## [What to work on]
Copy out each line in the listing below where the word "achieving" appears.
Data provided Start Marker
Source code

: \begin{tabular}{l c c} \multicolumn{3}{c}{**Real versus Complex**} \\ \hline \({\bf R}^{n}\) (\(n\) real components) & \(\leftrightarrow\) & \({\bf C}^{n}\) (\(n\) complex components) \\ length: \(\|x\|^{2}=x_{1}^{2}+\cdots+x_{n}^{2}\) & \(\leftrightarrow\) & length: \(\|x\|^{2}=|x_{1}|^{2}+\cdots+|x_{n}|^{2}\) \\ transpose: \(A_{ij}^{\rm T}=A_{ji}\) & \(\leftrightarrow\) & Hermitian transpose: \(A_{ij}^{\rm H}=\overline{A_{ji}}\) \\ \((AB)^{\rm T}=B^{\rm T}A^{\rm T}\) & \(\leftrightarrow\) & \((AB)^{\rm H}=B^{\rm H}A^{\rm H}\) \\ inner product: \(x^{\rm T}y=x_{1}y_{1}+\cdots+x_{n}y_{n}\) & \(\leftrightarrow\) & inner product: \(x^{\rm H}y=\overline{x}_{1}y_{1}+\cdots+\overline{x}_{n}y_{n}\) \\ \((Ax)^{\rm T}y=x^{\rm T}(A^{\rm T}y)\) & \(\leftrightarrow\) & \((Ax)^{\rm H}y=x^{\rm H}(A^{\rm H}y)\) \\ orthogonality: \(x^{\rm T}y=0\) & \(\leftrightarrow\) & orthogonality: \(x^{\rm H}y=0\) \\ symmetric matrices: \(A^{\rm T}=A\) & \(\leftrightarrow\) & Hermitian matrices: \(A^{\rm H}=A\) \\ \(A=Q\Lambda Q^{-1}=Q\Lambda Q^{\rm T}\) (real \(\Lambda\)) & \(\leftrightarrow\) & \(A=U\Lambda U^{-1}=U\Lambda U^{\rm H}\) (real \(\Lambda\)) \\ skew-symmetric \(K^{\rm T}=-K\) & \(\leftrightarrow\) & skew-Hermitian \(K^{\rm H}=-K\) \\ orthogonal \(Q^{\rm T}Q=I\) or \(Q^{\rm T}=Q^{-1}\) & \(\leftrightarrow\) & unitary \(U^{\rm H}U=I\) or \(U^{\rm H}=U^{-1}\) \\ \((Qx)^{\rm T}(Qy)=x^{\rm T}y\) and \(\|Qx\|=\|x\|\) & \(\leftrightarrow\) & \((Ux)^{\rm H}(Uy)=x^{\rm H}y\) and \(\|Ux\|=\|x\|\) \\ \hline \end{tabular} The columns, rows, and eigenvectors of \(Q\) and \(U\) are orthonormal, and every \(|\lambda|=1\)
Data provided End Marker
Data provided Start Marker
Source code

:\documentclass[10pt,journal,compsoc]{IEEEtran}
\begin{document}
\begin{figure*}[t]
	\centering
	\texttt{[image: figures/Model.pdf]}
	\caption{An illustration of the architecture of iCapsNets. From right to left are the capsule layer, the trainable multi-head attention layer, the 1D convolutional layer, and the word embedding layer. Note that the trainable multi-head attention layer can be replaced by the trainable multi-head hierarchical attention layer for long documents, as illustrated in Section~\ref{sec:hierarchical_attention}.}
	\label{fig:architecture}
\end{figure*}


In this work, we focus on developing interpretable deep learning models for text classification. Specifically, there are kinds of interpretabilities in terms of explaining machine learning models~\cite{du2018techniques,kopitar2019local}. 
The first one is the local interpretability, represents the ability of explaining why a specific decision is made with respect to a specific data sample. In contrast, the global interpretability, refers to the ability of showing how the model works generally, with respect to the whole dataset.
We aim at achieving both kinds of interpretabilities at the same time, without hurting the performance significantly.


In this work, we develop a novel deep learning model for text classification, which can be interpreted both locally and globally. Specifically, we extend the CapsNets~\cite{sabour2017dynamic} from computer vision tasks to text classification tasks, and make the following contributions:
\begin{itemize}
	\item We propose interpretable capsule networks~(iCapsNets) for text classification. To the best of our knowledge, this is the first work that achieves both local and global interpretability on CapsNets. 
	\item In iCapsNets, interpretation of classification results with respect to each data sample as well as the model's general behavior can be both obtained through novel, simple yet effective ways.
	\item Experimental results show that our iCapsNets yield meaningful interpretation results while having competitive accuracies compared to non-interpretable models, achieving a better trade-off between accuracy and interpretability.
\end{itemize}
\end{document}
Data provided End Marker
## [Answer box]
We aim at achieving both kinds of interpretabilities at the same time, without hurting the performance significantly.
	\item Experimental results show that our iCapsNets yield meaningful interpretation results while having competitive accuracies compared to non-interpretable models, achieving a better trade-off between accuracy and interpretability.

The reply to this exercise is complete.